START RECORDED DATA

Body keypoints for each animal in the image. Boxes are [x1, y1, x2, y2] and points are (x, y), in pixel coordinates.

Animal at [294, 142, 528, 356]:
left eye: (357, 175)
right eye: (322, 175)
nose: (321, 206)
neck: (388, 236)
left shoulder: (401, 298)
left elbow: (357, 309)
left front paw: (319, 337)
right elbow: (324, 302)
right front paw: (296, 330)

END RECORDED DATA
START RECORDED DATA

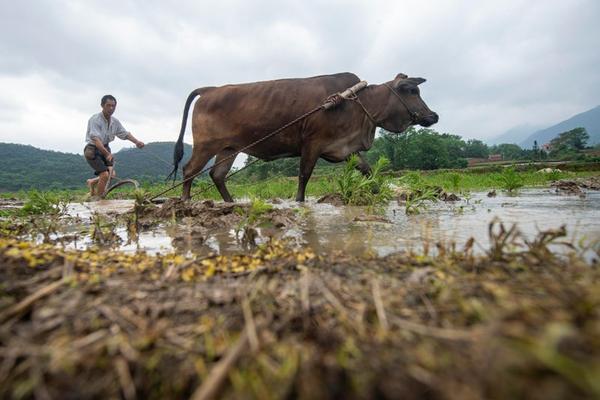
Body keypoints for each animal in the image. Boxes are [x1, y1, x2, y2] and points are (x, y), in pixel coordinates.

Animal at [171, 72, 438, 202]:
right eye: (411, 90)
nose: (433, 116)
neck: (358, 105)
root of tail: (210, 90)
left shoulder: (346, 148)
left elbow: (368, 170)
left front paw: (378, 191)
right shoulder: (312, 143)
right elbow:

END RECORDED DATA
START RECORDED DATA

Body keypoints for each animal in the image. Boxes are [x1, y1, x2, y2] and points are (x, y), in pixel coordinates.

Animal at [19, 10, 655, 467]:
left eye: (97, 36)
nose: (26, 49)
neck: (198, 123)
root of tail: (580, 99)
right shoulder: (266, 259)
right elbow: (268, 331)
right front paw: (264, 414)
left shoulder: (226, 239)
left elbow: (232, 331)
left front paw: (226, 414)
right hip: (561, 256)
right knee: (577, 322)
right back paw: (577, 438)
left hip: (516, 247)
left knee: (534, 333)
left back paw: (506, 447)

END RECORDED DATA

ACTIVITY:
Bring together all lines in the records where the word "elbow" is found.

RESPONSE TO THE EXERCISE:
left elbow: (357, 309)
right elbow: (324, 302)
left elbow: (368, 170)
right elbow:
right elbow: (268, 331)
left elbow: (232, 331)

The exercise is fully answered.